_READING PASSAGE_:

§ §

Frederick Russ @ 8th September 2010 said:


> Lovely Rob, stellar writing and great midi mock-up!



thanks a lot, Frederick!


----------



## Rob (Sep 8, 2010)

Pzy-Clone @ 8th September 2010 said:


> Loves it!
> 
> I have a soft spot for both Cinematic Strings and your writing Rob, you always seem to be able to transcend cliche`s without sounding too contrived.
> 
> ...



what else could I hope to hear? Pzy, thank you so much, you are very kind!


----------



## Rob (Sep 8, 2010)

Dave Connor @ 8th September 2010 said:


> Beautiful stuff there Rob.



Thank you Ludwi... er... Dave!


----------



## Rob (Sep 8, 2010)

Mathazzar @ 8th September 2010 said:


> It's gorgeous, Rob! I always look forward to new things from you and even this little snippet is engaging and sophisticated.
> 
> I have some issues with the mix and I'm having a difficult time articulating what they are. I thought at first that maybe it's too dry but on further listening I don't think that's the case. The culprit might be the EQ. I especially notice the bothersome element when the entire ensemble is playing together more loudly — the sound feels somewhat crushed or strained as the sections come together.

§ §

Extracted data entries
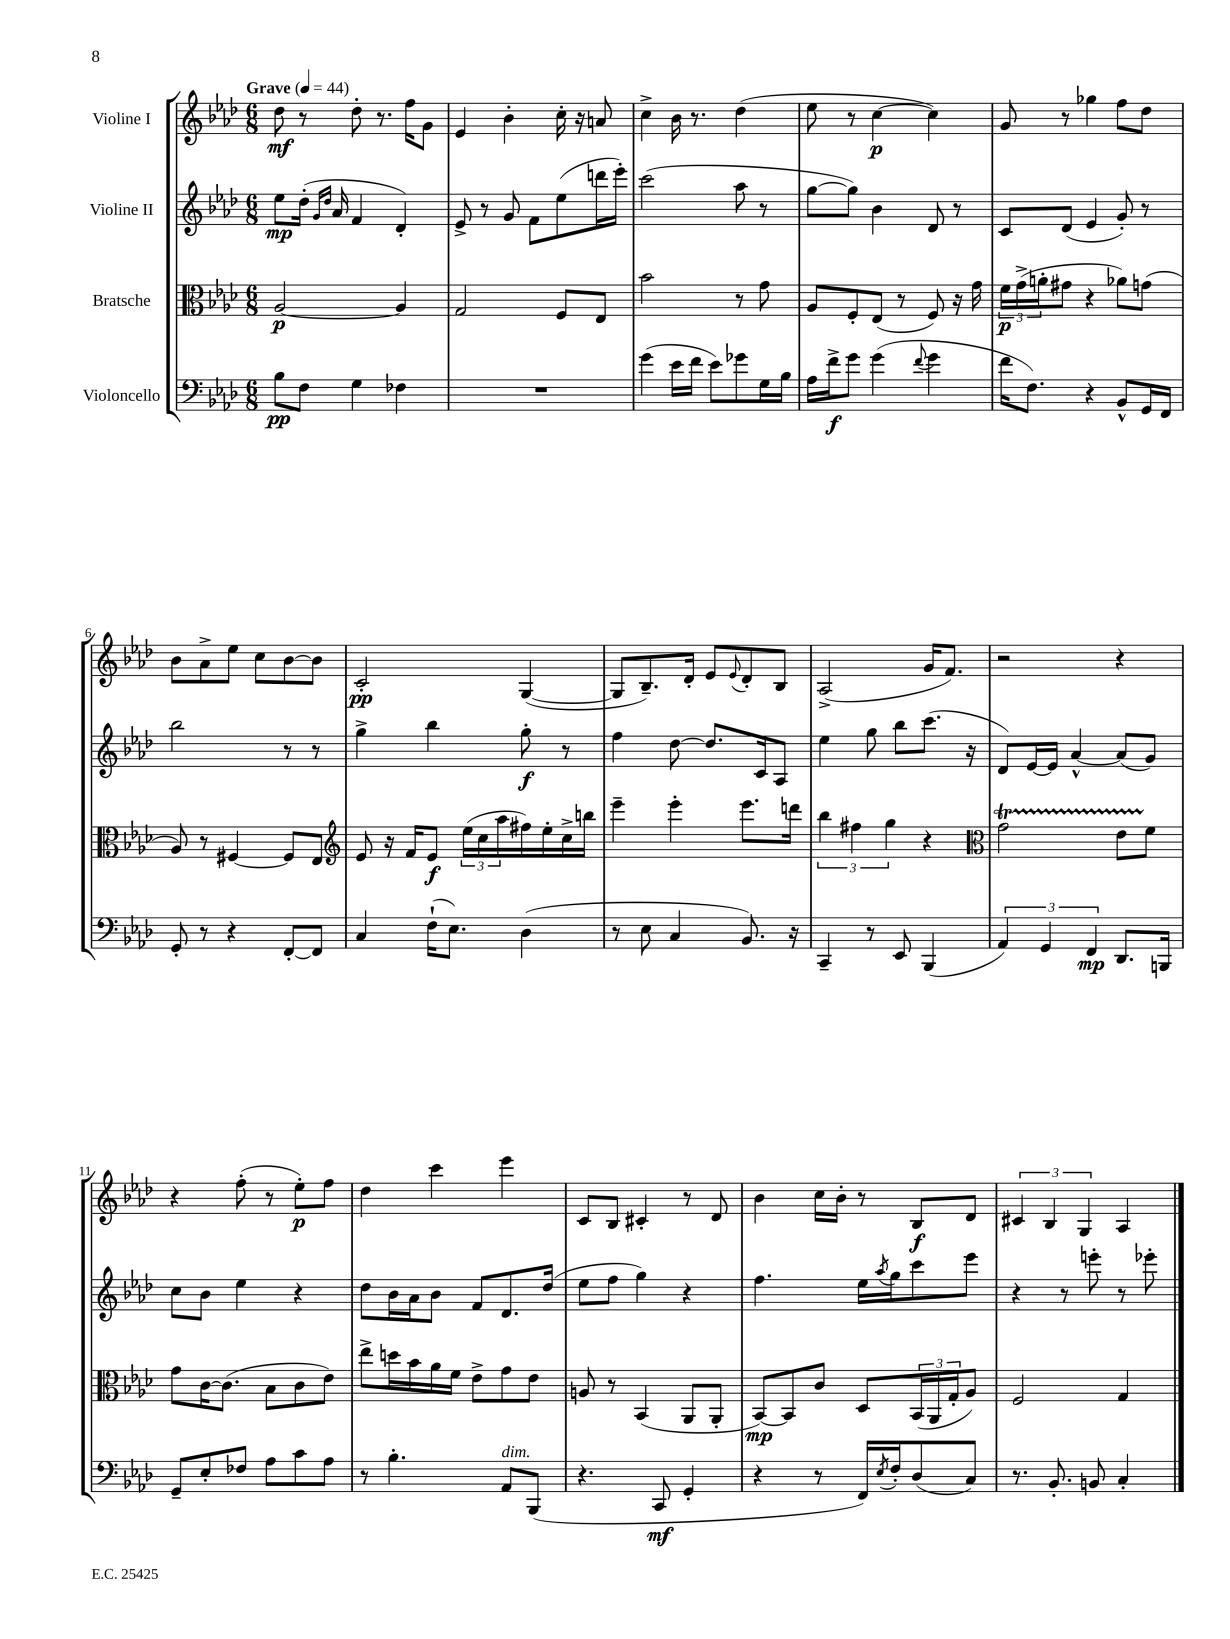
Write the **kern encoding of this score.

**kern	**dynam	**kern	**dynam	**kern	**dynam	**kern	**dynam
*part4	*part4	*part3	*part3	*part2	*part2	*part1	*part1
*staff4	*staff4	*staff3	*staff3	*staff2	*staff2	*staff1	*staff1
*I"Violoncello	*	*I"Bratsche	*	*I"Violine II	*	*I"Violine I	*
*clefF4	*	*clefC3	*	*clefG2	*	*clefG2	*
*k[b-e-a-d-]	*	*k[b-e-a-d-]	*	*k[b-e-a-d-]	*	*k[b-e-a-d-]	*
*M6/8	*	*M6/8	*	*M6/8	*	*M6/8	*
*MM44	*	*MM44	*	*MM44	*	*MM44	*
=1	=1	=1	=1	=1	=1	=1	=1
!	!	!	!	!	!	!LO:TX:a:B:t=Grave	!
8B-\L	pp	[2A-/	p	8ee-\L	mp	8dd-\	mf
8F\J	.	.	.	(16dd-'\Jk	.	8r	.
.	.	.	.	16qqg/LL	.	.	.
.	.	.	.	16qqdd-/JJ	.	.	.
.	.	.	.	16a-/	.	.	.
4G\	.	.	.	4f/	.	8dd-'\	.
.	.	.	.	.	.	8.r	.
4F-X\	.	4A-/]	.	4d-'/)	.	.	.
.	.	.	.	.	.	16ff\KL	.
.	.	.	.	.	.	8g\J	.
=2	=2	=2	=2	=2	=2	=2	=2
2.r	.	2G/	.	8e-^/	.	4e-/	.
.	.	.	.	8r	.	.	.
.	.	.	.	8g/	.	4b-'\	.
.	.	.	.	8f\L	.	.	.
.	.	8F/L	.	(8ee-\	.	16cc'\	.
.	.	.	.	.	.	16r	.
.	.	8E-/J	.	16dddn\L	.	8an/	.
.	.	.	.	16eee-'\JJ)	.	.	.
=3	=3	=3	=3	=3	=3	=3	=3
(4g\	.	2b-\	.	(2ccc\	.	4cc^\	.
16e-\LL	.	.	.	.	.	16b-\	.
16f\JJ	.	.	.	.	.	8.r	.
8e-\L)	.	.	.	.	.	.	.
8g-X\	.	8r	.	8aa-\	.	(4dd-\	.
16G\L	.	8g\	.	8r	.	.	.
16B-\JJ	.	.	.	.	.	.	.
=4	=4	=4	=4	=4	=4	=4	=4
16A-\LL	.	8A-/L	.	[8gg\L	.	8ee-\	.
16f^\J	f	.	.	.	.	.	.
8g\J	.	8F'/	.	8gg\J])	.	8r	.
(4g\	.	(8E-/J	.	4b-\	.	[4cc\	p
.	.	8r	.	.	.	.	.
8qqf/	.	.	.	.	.	.	.
4g\	.	8F/)	.	8d-/	.	4cc\])	.
.	.	16r	.	8r	.	.	.
.	.	16g\	.	.	.	.	.
=5	=5	=5	=5	=5	=5	=5	=5
16f\KL	.	24f\LL	p	8c/L	.	8g/	.
.	.	(24g^\	.	.	.	.	.
8.F\J)	.	.	.	.	.	.	.
.	.	24an'\J	.	.	.	.	.
.	.	8g#X\J	.	(8d-/J	.	8r	.
4r	.	4r	.	4e-/	.	4gg-X\	.
8BB-^^/L	.	8a-X\L)	.	8g'/)	.	8ff\L	.
16GG/L	.	(8gn\J	.	8r	.	8dd-\J	.
16FF/JJ	.	.	.	.	.	.	.
!!LO:LB:g=z
=6	=6	=6	=6	=6	=6	=6	=6
8GG'/	.	8A-/)	.	2bb-\	.	8b-\L	.
8r	.	8r	.	.	.	8a-^\	.
4r	.	[4F#X/	.	.	.	8ee-\J	.
.	.	.	.	.	.	8cc\L	.
[8FF'/L	.	8F#/L]	.	8r	.	[8b-\	.
8FF/J]	.	8E-/J	.	8r	.	8b-\J]	.
=7	=7	=7	=7	=7	=7	=7	=7
*	*	*clefG2	*	*	*	*	*
4C/	.	8e-/	.	4gg^\	.	2c'/	pp
.	.	16r	.	.	.	.	.
.	.	16f/KL	.	.	.	.	.
(16F`\KL	.	8e-/J	f	4bb-\	.	.	.
8.E-\J)	.	.	.	.	.	.	.
.	.	(24ee-\LL	.	.	.	.	.
.	.	24cc\	.	.	.	.	.
.	.	24aa-\	.	.	.	.	.
(4D-\	.	16ff#X\)	.	8gg'\	f	([4G/	.
.	.	16ee-'\	.	.	.	.	.
.	.	16cc^\	.	8r	.	.	.
.	.	16bbn\JJ	.	.	.	.	.
=8	=8	=8	=8	=8	=8	=8	=8
8r	.	4eee-~\	.	4ff\	.	8G/L]	.
8E-\	.	.	.	.	.	8.B-~/)	.
4C/	.	4eee-'\	.	[8dd-\	.	.	.
.	.	.	.	.	.	16d-'/Jk	.
.	.	.	.	8.dd-/L]	.	8e-/L	.
.	.	.	.	.	.	8qqe-/	.
8.BB-/)	.	8.eee-\L	.	.	.	8d-'/	.
.	.	.	.	16c/k	.	.	.
.	.	.	.	8A-/J	.	8B-/J	.
16r	.	16dddn\Jk	.	.	.	.	.
=9	=9	=9	=9	=9	=9	=9	=9
4CC~/	.	6bb-\	.	4ee-\	.	(2A-^/	.
.	.	6ff#X\	.	.	.	.	.
8r	.	.	.	8gg\	.	.	.
.	.	6gg\	.	.	.	.	.
8EE-/	.	.	.	8bb-\L	.	.	.
(4BBB-/	.	4r	.	(8.ccc\J	.	16g/KL	.
.	.	.	.	.	.	8.f/J)	.
.	.	.	.	16r	.	.	.
=10	=10	=10	=10	=10	=10	=10	=10
*	*	*clefC3	*	*	*	*	*
6AA-/)	.	2gt\	.	8d-/L)	.	2r	.
.	.	.	.	[16e-/L	.	.	.
6GG/	.	.	.	.	.	.	.
.	.	.	.	16e-/JJ]	.	.	.
.	.	.	.	[4a-^^/	.	.	.
6FF/	mp	.	.	.	.	.	.
8.DD-/L	.	8e-TTT\L	.	(8a-/L]	.	4r	.
.	.	8f\J	.	8g/J)	.	.	.
16BBBn/Jk	.	.	.	.	.	.	.
!!LO:LB:g=z
=11	=11	=11	=11	=11	=11	=11	=11
8GG~/L	.	8g\L	.	8cc\L	.	4r	.
8E-'/	.	[16c\K	.	8b-\J	.	.	.
.	.	(8.c\J]	.	.	.	.	.
8F-X/J	.	.	.	4ee-\	.	(8ff'\	.
8A-\L	.	8B-\L	.	.	.	8r	.
8c\	.	8c\	.	4r	.	8ee-'\L)	p
8A-\J	.	8e-\J)	.	.	.	8ff\J	.
=12	=12	=12	=12	=12	=12	=12	=12
8r	.	8ee-^\L	.	8dd-\L	.	4dd-\	.
4.B-'\	.	16ddn\L	.	16b-\L	.	.	.
.	.	16b-\	.	16a-\J	.	.	.
.	.	16a-\	.	8b-\J	.	4ccc\	.
.	.	16f\JJ	.	.	.	.	.
.	.	8e-^\L	.	8f/L	.	.	.
!LO:TX:a:i:t=dim.	!	!	!	!	!	!	!
8AA-/L	.	8g\	.	8.d-/	.	4eee-\	.
(8BBB-/J	.	8e-\J	.	.	.	.	.
.	.	.	.	(16dd-/Jk	.	.	.
=13	=13	=13	=13	=13	=13	=13	=13
4.r	.	8An/	.	8ee-\L	.	8c/L	.
.	.	8r	.	8ff\J	.	8B-/J	.
.	.	(4BB-/	.	4gg\)	.	4c#X'/	.
8CC/	mf	.	.	.	.	.	.
4GG'/	.	8AA-/L	.	4r	.	8r	.
.	.	8AA-'/J	.	.	.	8d-/	.
=14	=14	=14	=14	=14	=14	=14	=14
4r	.	[8BB-/L)	mp	4.ff\	.	4b-\	.
.	.	8BB-/]	.	.	.	.	.
8r	.	8c/J	.	.	.	16cc\LL	.
.	.	.	.	.	.	16b-'\JJ	.
16FF/LL)	.	8D-/L	.	16ee-\LL	.	8r	.
8qE-/	.	.	.	8qaa-/	.	.	.
16F'/J	.	.	.	16gg\J	.	.	.
(8D-/	.	(24BB-/L	.	8ccc\	.	8B-/L	f
.	.	24AA-/	.	.	.	.	.
.	.	24G'/J	.	.	.	.	.
8C/J)	.	8A-/J)	.	8eee-\J	.	8d-/J	.
=15	=15	=15	=15	=15	=15	=15	=15
8.r	.	2F/	.	4r	.	6c#X/	.
.	.	.	.	.	.	6B-/	.
8.BB-'/	.	.	.	.	.	.	.
.	.	.	.	8r	.	.	.
.	.	.	.	.	.	6G/	.
8BBn/	.	.	.	8eeen'\	.	.	.
4C'/	.	4G/	.	8r	.	4A-/	.
.	.	.	.	8eee-X'\	.	.	.
==	==	==	==	==	==	==	==
*-	*-	*-	*-	*-	*-	*-	*-
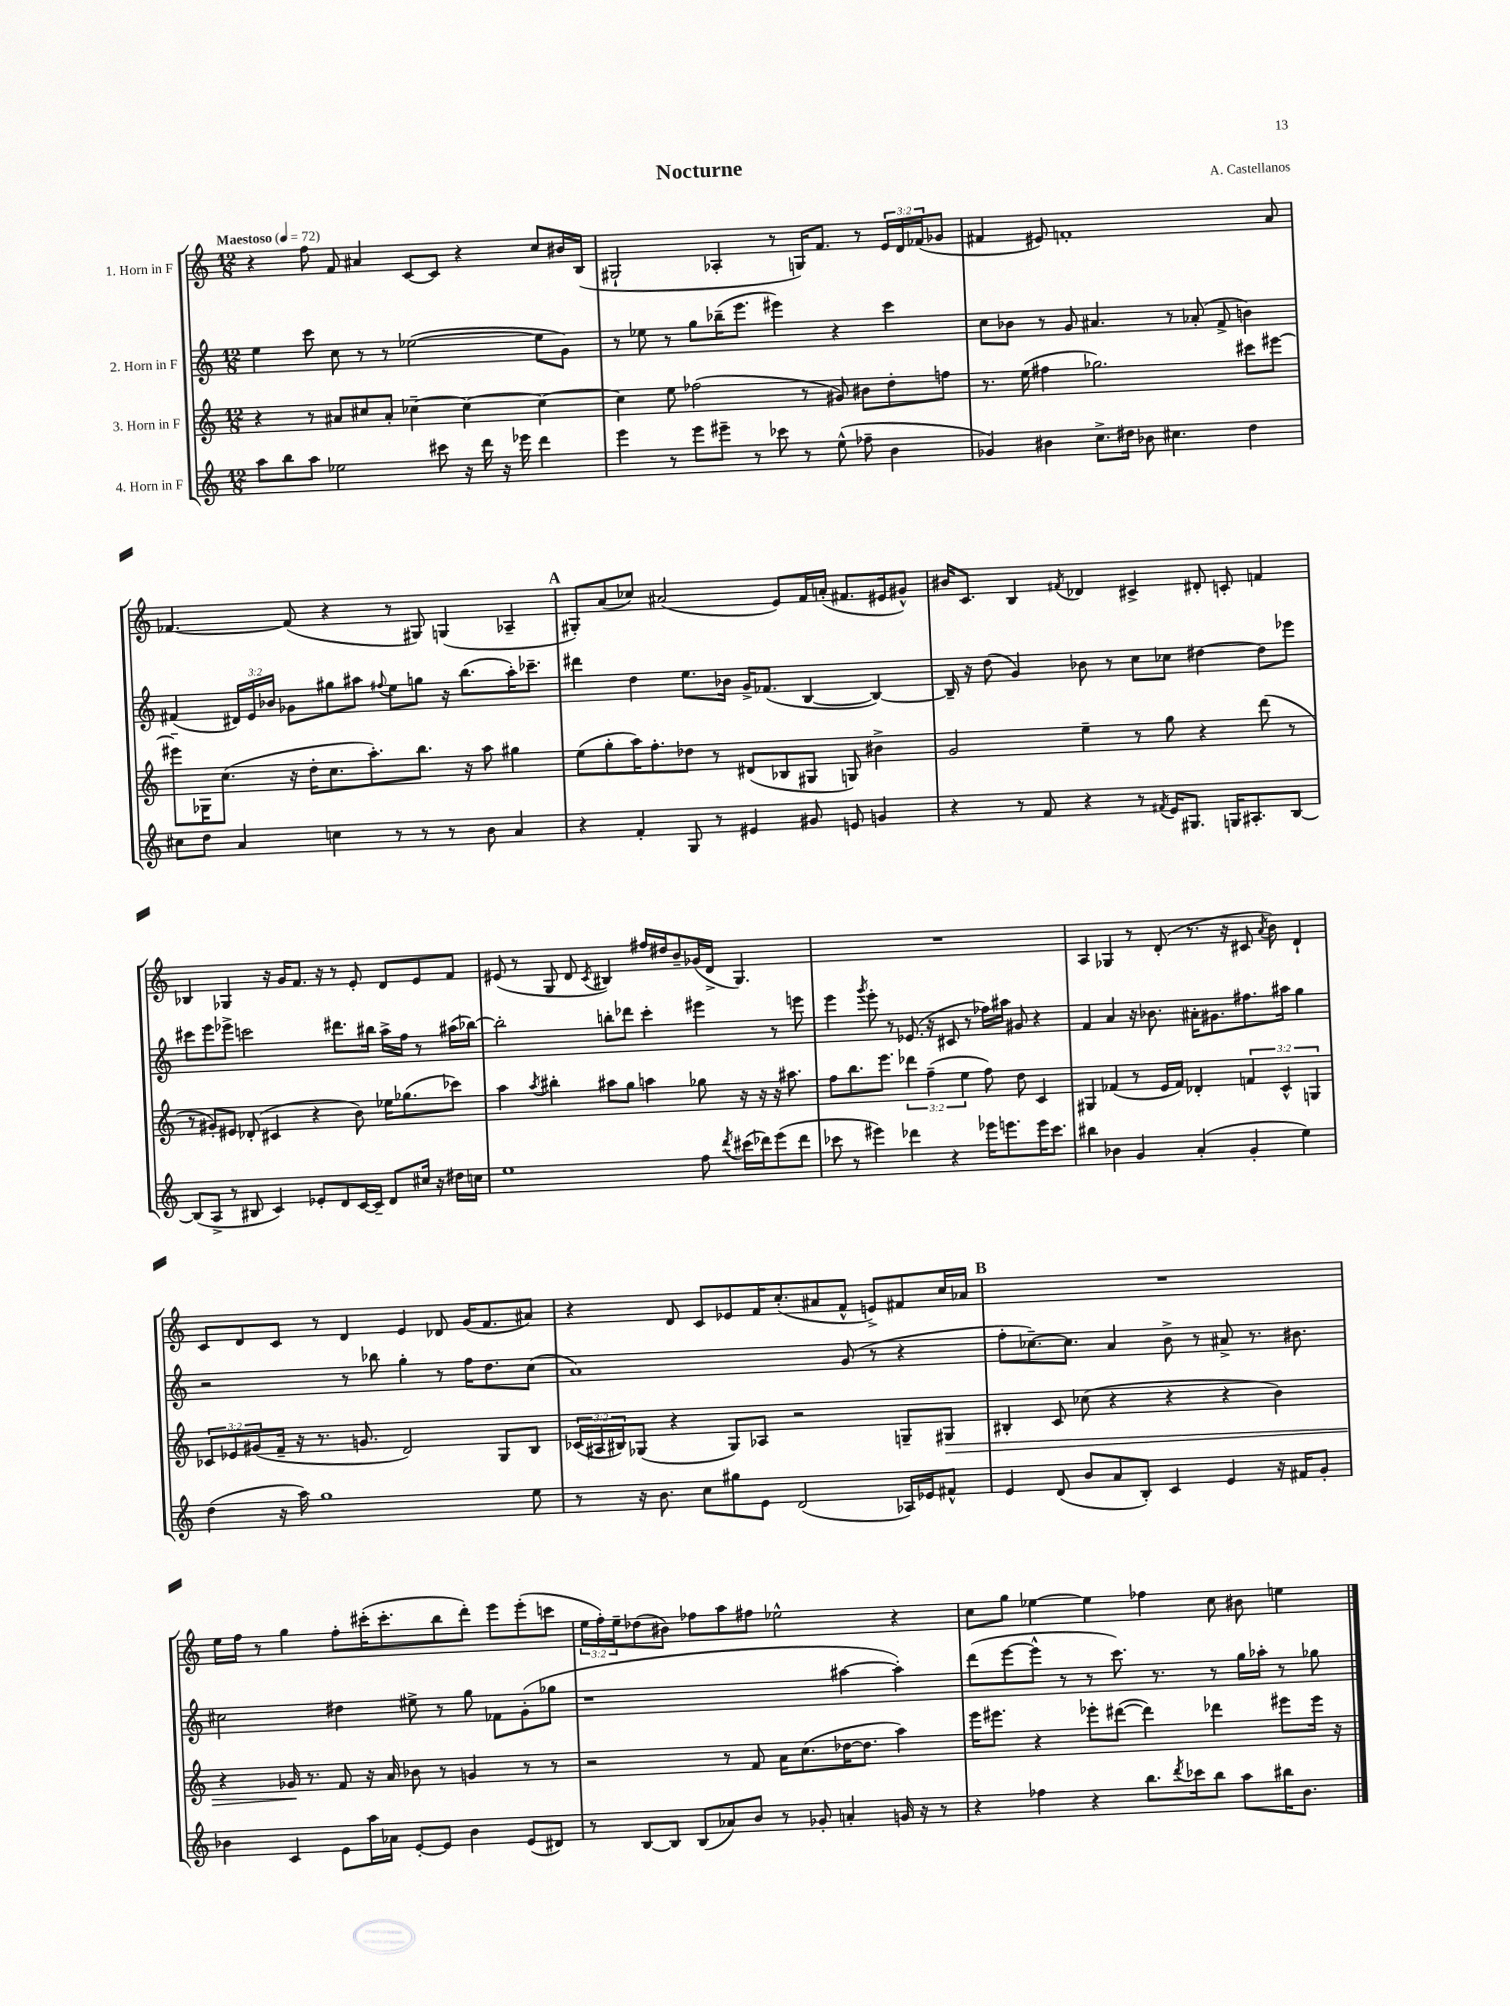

§ §

_DIRECTIVE 1_: Write out the part of the forum thread between "Pzy-Clone @ 8th" and "are very kind!", inclusive.
_DIRECTIVE 2_: In the forum thread, when does Mathazzar especially notice the bothersome element in the mix?
The listing is separate from the forum thread.

_WORKED ANSWER 1_:
Pzy-Clone @ 8th September 2010 said:


> Loves it!
> 
> I have a soft spot for both Cinematic Strings and your writing Rob, you always seem to be able to transcend cliche`s without sounding too contrived.
> 
> ...



what else could I hope to hear? Pzy, thank you so much, you are very kind!

_WORKED ANSWER 2_: When the entire ensemble is playing together more loudly.